● **To do**
The full text of the records below, minus any pictures, should be given back word for word.

● **Study material**
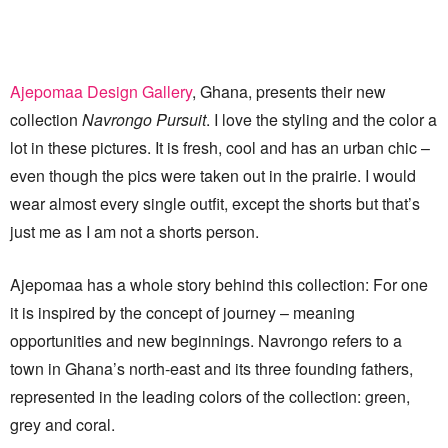
Ajepomaa Design Gallery
, Ghana, presents their new
collection
Navrongo Pursuit
. I love the styling and the color a
lot in these pictures. It is fresh, cool and has an urban chic –
even though the pics were taken out in the prairie. I would
wear almost every single outfit, except the shorts but that’s
just me as I am not a shorts person.
Ajepomaa has a whole story behind this collection: For one
it is inspired by the concept of journey – meaning
opportunities and new beginnings. Navrongo refers to a
town in Ghana’s north-east and its three founding fathers,
represented in the leading colors of the collection: green,
grey and coral.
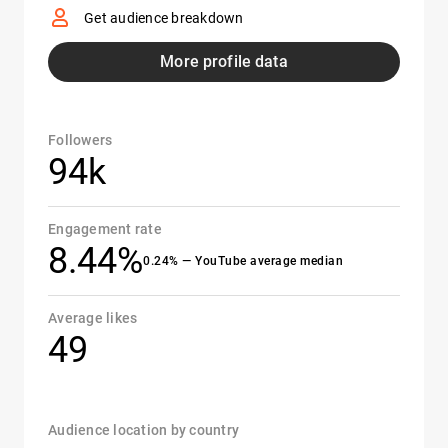
Get audience breakdown
More profile data
Followers
94k
Engagement rate
8.44%
0.24% — YouTube average median
Average likes
49
Audience location by country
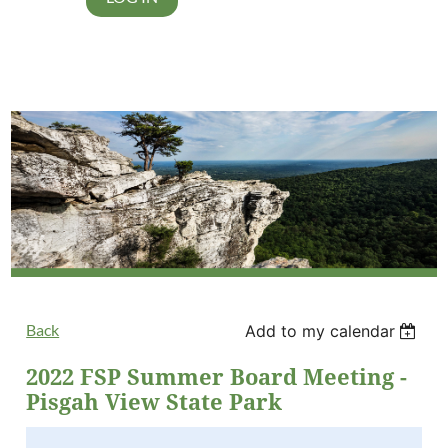
Back
Add to my calendar
2022 FSP Summer Board Meeting -
Pisgah View State Park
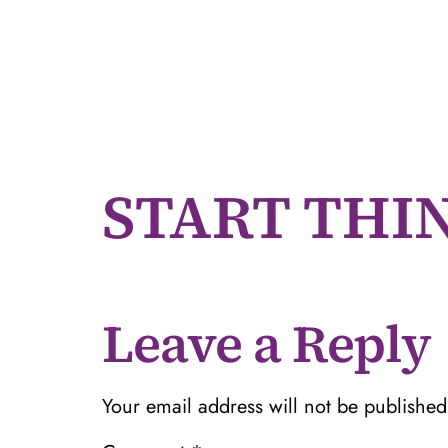
START THI
Leave a Reply
Your email address will not be published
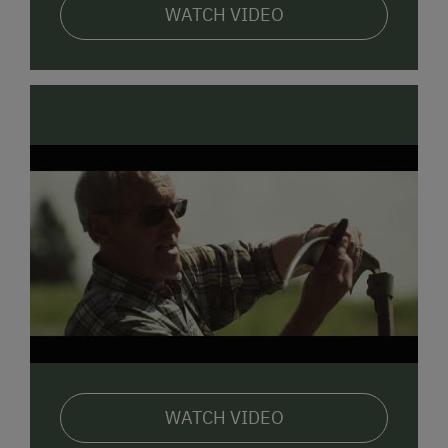
WATCH VIDEO
WATCH VIDEO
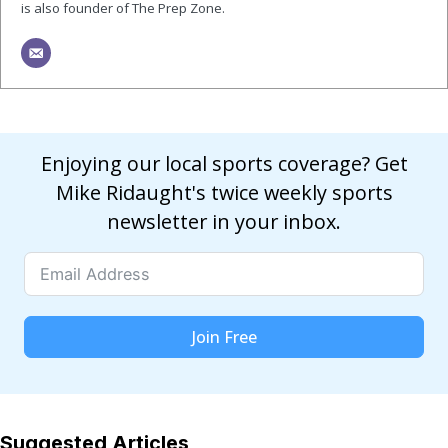
is also founder of The Prep Zone.
Enjoying our local sports coverage? Get
Mike Ridaught's twice weekly sports
newsletter in your inbox.
Join Free
Suggested Articles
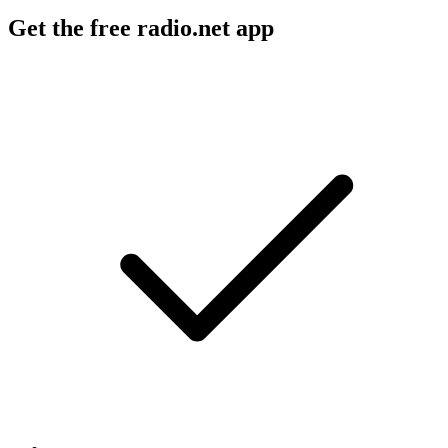
Get the free radio.net app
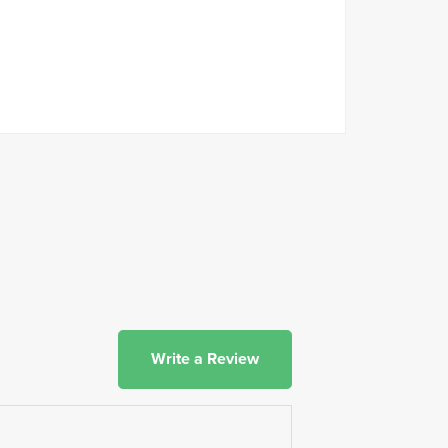
Write a Review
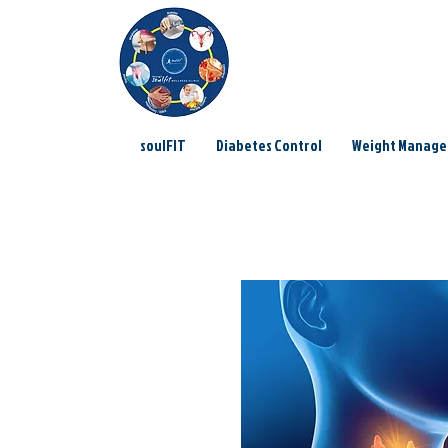
soulFIT
Diabetes Control
Weight Manag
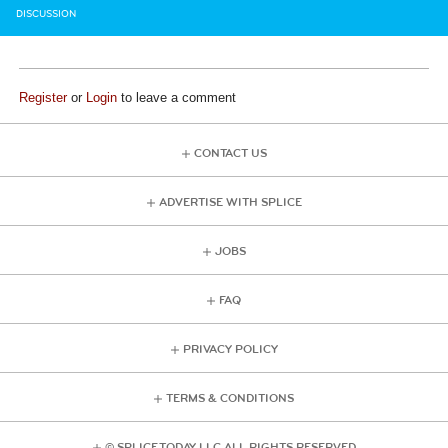
DISCUSSION
Register
or
Login
to leave a comment
CONTACT US
ADVERTISE WITH SPLICE
JOBS
FAQ
PRIVACY POLICY
TERMS & CONDITIONS
© SPLICE TODAY LLC ALL RIGHTS RESERVED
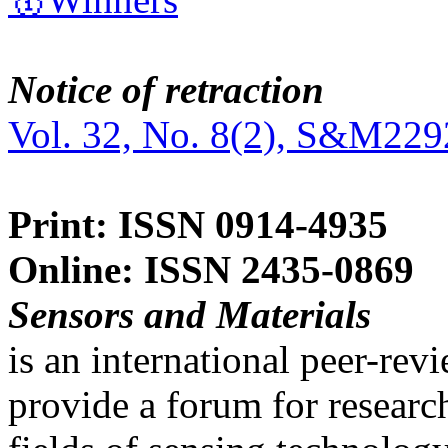
Notice of retraction
Vol. 32, No. 8(2), S&M229
Print: ISSN 0914-4935
Online: ISSN 2435-0869
Sensors and Materials
is an international peer-re
provide a forum for researc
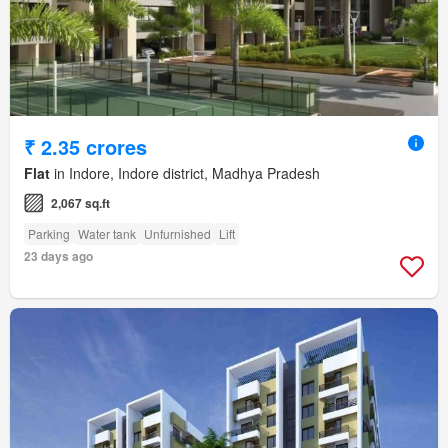
₹ 2.35 crores
Flat
in Indore, Indore district, Madhya Pradesh
2,067 sq.ft
Parking
Water tank
Unfurnished
Lift
23 days ago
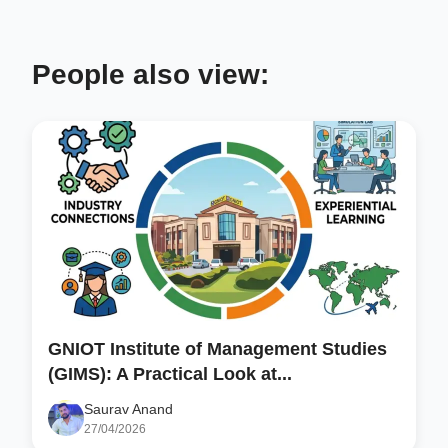
People also view:
GNIOT Institute of Management Studies
(GIMS): A Practical Look at...
Saurav Anand
27/04/2026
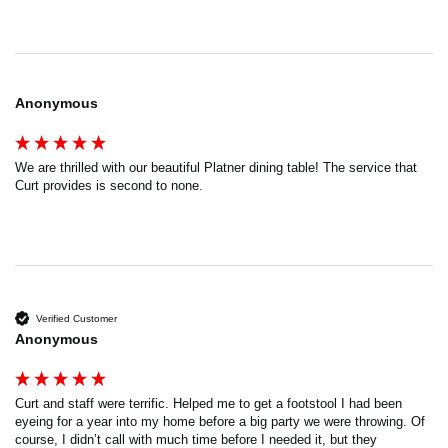
Anonymous
We are thrilled with our beautiful Platner dining table! The service that 
Curt provides is second to none.
Verified Customer
Anonymous
Curt and staff were terrific. Helped me to get a footstool I had been 
eyeing for a year into my home before a big party we were throwing. Of 
course, I didn’t call with much time before I needed it, but they 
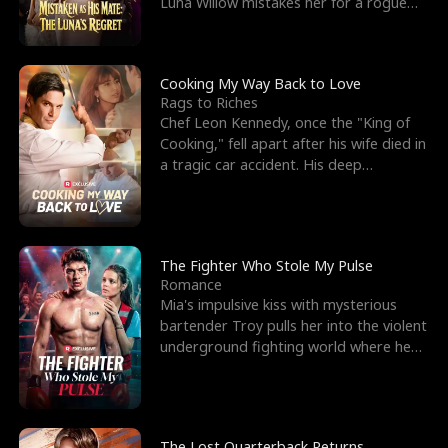
Luna Willow mistakes her for a rogue
mistress. In a
Cooking My Way Back to Love
Rags to Riches
Chef Leon Kennedy, once the "King of
Cooking," fell apart after his wife died in
a tragic car accident. His deep
depression led hi
The Fighter Who Stole My Pulse
Romance
Mia's impulsive kiss with mysterious
bartender Troy pulls her into the violent
underground fighting world where he
reigns undefeat
The Lost Quarterback Returns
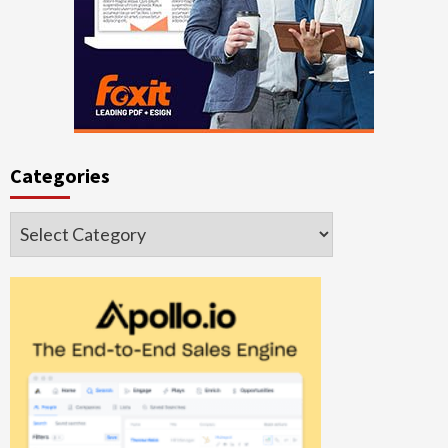
Categories
Categories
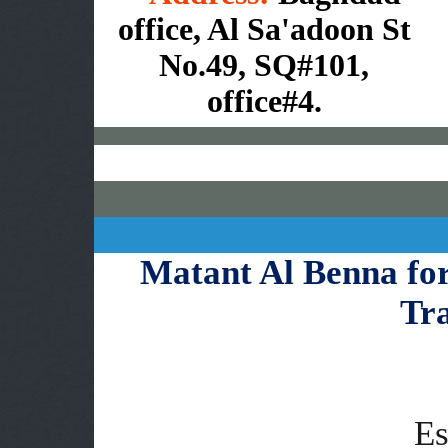
office, Al Sa'adoon St
No.49, SQ#101,
office#4.
Matant Al Benna fo
Tr
Es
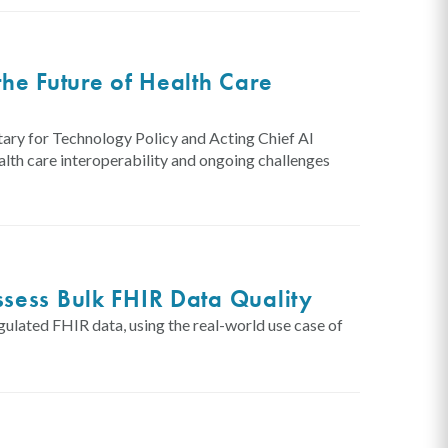
he Future of Health Care
ary for Technology Policy and Acting Chief AI
lth care interoperability and ongoing challenges
sess Bulk FHIR Data Quality
gulated FHIR data, using the real-world use case of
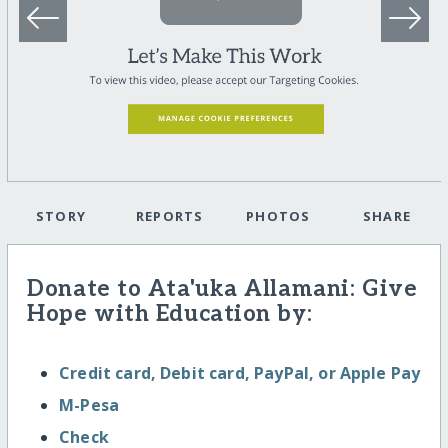
STORY
REPORTS
PHOTOS
SHARE
Donate to Ata'uka Allamani: Give
Hope with Education by:
Credit card, Debit card, PayPal, or Apple Pay
M-Pesa
Check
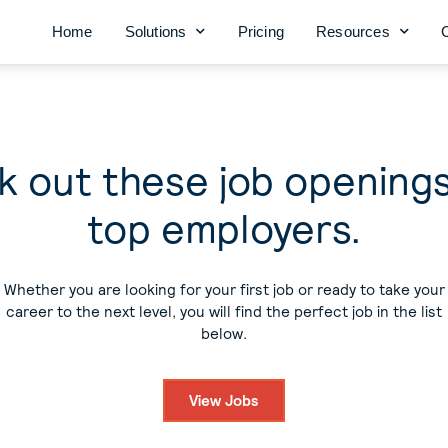
Home
Solutions
Pricing
Resources
 out these job opening
top employers.
Whether you are looking for your first job or ready to take your
career to the next level, you will find the perfect job in the list
below.
View Jobs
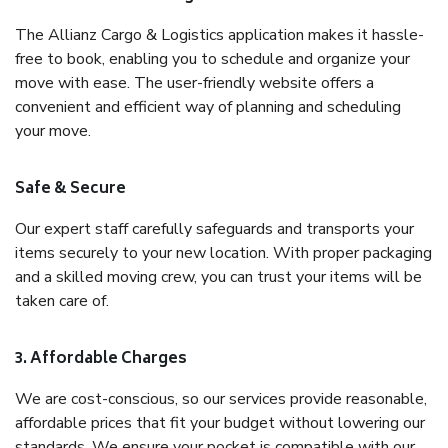
The Allianz Cargo & Logistics application makes it hassle-
free to book, enabling you to schedule and organize your
move with ease. The user-friendly website offers a
convenient and efficient way of planning and scheduling
your move.
Safe & Secure
Our expert staff carefully safeguards and transports your
items securely to your new location. With proper packaging
and a skilled moving crew, you can trust your items will be
taken care of.
3. Affordable Charges
We are cost-conscious, so our services provide reasonable,
affordable prices that fit your budget without lowering our
standards. We ensure your pocket is compatible with our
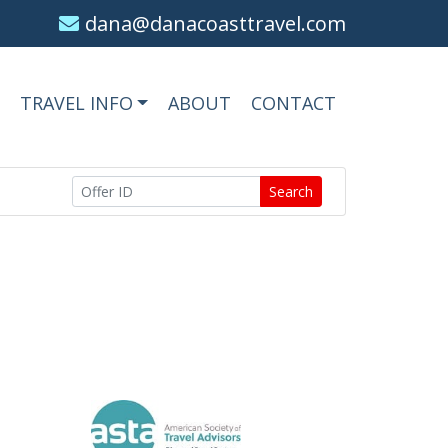
dana@danacoasttravel.com
TRAVEL INFO
ABOUT
CONTACT
Search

● **Response to this task**
Ajepomaa Design Gallery
, Ghana, presents their new
collection
Navrongo Pursuit
. I love the styling and the color a
lot in these pictures. It is fresh, cool and has an urban chic –
even though the pics were taken out in the prairie. I would
wear almost every single outfit, except the shorts but that’s
just me as I am not a shorts person.
Ajepomaa has a whole story behind this collection: For one
it is inspired by the concept of journey – meaning
opportunities and new beginnings. Navrongo refers to a
town in Ghana’s north-east and its three founding fathers,
represented in the leading colors of the collection: green,
grey and coral.
Get audience breakdown
More profile data
Followers
94k
Engagement rate
8.44%
0.24% — YouTube average median
Average likes
49
Audience location by country
Back
Add to my calendar
2022 FSP Summer Board Meeting -
Pisgah View State Park
START THI
Leave a Reply
Your email address will not be published
WATCH VIDEO
WATCH VIDEO
is also founder of The Prep Zone.
Enjoying our local sports coverage? Get
Mike Ridaught's twice weekly sports
newsletter in your inbox.
Join Free
Suggested Articles
Get the free radio.net app
Write a Review
soulFIT
Diabetes Control
Weight Manag
DISCUSSION
Register
or
Login
to leave a comment
CONTACT US
ADVERTISE WITH SPLICE
JOBS
FAQ
PRIVACY POLICY
TERMS & CONDITIONS
© SPLICE TODAY LLC ALL RIGHTS RESERVED
Notice of retraction
Vol. 32, No. 8(2), S&M229
Print: ISSN 0914-4935
Online: ISSN 2435-0869
Sensors and Materials
is an international peer-re
provide a forum for researc
₹ 2.35 crores
Flat
in Indore, Indore district, Madhya Pradesh
2,067 sq.ft
Parking
Water tank
Unfurnished
Lift
23 days ago
People also view:
GNIOT Institute of Management Studies
(GIMS): A Practical Look at...
Saurav Anand
27/04/2026
Anonymous
We are thrilled with our beautiful Platner dining table! The service that 
Curt provides is second to none.
Verified Customer
Anonymous
Curt and staff were terrific. Helped me to get a footstool I had been 
eyeing for a year into my home before a big party we were throwing. Of 
course, I didn’t call with much time before I needed it, but they 
Luna Willow mistakes her for a rogue
mistress. In a
Cooking My Way Back to Love
Rags to Riches
Chef Leon Kennedy, once the "King of
Cooking," fell apart after his wife died in
a tragic car accident. His deep
depression led hi
The Fighter Who Stole My Pulse
Romance
Mia's impulsive kiss with mysterious
bartender Troy pulls her into the violent
underground fighting world where he
reigns undefeat
The Lost Quarterback Returns
Categories
Categories
office, Al Sa'adoon St
No.49, SQ#101,
office#4.
Matant Al Benna fo
Tr
Es
he Future of Health Care
ary for Technology Policy and Acting Chief AI
lth care interoperability and ongoing challenges
sess Bulk FHIR Data Quality
gulated FHIR data, using the real-world use case of
STORY
REPORTS
PHOTOS
SHARE
Donate to Ata'uka Allamani: Give
Hope with Education by:
Credit card, Debit card, PayPal, or Apple Pay
M-Pesa
Check
Home
Solutions
Pricing
Resources
 out these job opening
top employers.
Whether you are looking for your first job or ready to take your
career to the next level, you will find the perfect job in the list
below.
View Jobs
The Allianz Cargo & Logistics application makes it hassle-
free to book, enabling you to schedule and organize your
move with ease. The user-friendly website offers a
convenient and efficient way of planning and scheduling
your move.
Safe & Secure
Our expert staff carefully safeguards and transports your
items securely to your new location. With proper packaging
and a skilled moving crew, you can trust your items will be
taken care of.
3. Affordable Charges
We are cost-conscious, so our services provide reasonable,
affordable prices that fit your budget without lowering our
standards. We ensure your pocket is compatible with our
dana@danacoasttravel.com
TRAVEL INFO
ABOUT
CONTACT
Search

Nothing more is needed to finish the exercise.